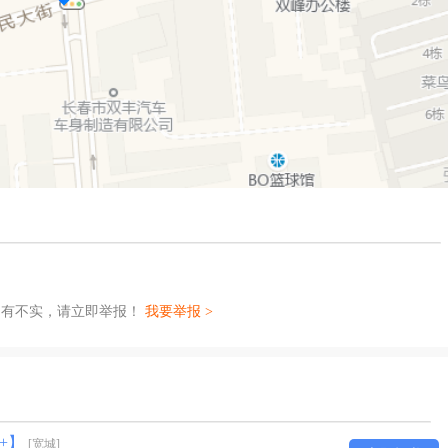
如有不实，请立即举报！
我要举报 >
+】
[宽城]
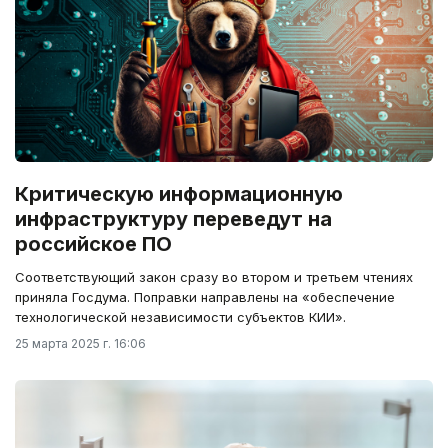
Критическую информационную
инфраструктуру переведут на
российское ПО
Соответствующий закон сразу во втором и третьем чтениях
приняла Госдума. Поправки направлены на «обеспечение
технологической независимости субъектов КИИ».
25 марта 2025 г. 16:06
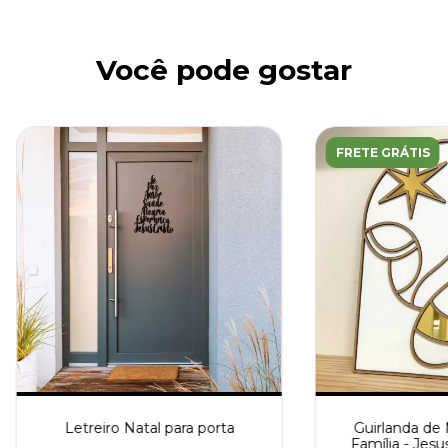
Você pode gostar
FRETE GRÁTIS
Letreiro Natal para porta
Guirlanda de 
Família - Jesu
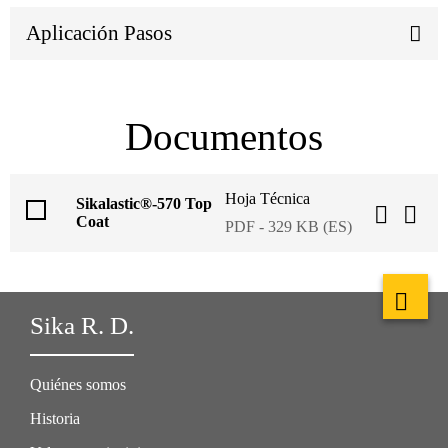
Aplicación Pasos
Documentos
Hoja Técnica
Sikalastic®-570 Top
Coat
PDF - 329 KB (ES)
Sika R. D.
Quiénes somos
Historia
—————
### TASK BRIEF
Duplicate the lines from the very first one through the line containing "25 марта 2025 г. 16:06", inclusive, and leave the pictures out.

### EXERCISE SOLUTION
如有不实，请立即举报！
我要举报 >
+】
[宽城]
Критическую информационную
инфраструктуру переведут на
российское ПО
Соответствующий закон сразу во втором и третьем чтениях
приняла Госдума. Поправки направлены на «обеспечение
технологической независимости субъектов КИИ».
25 марта 2025 г. 16:06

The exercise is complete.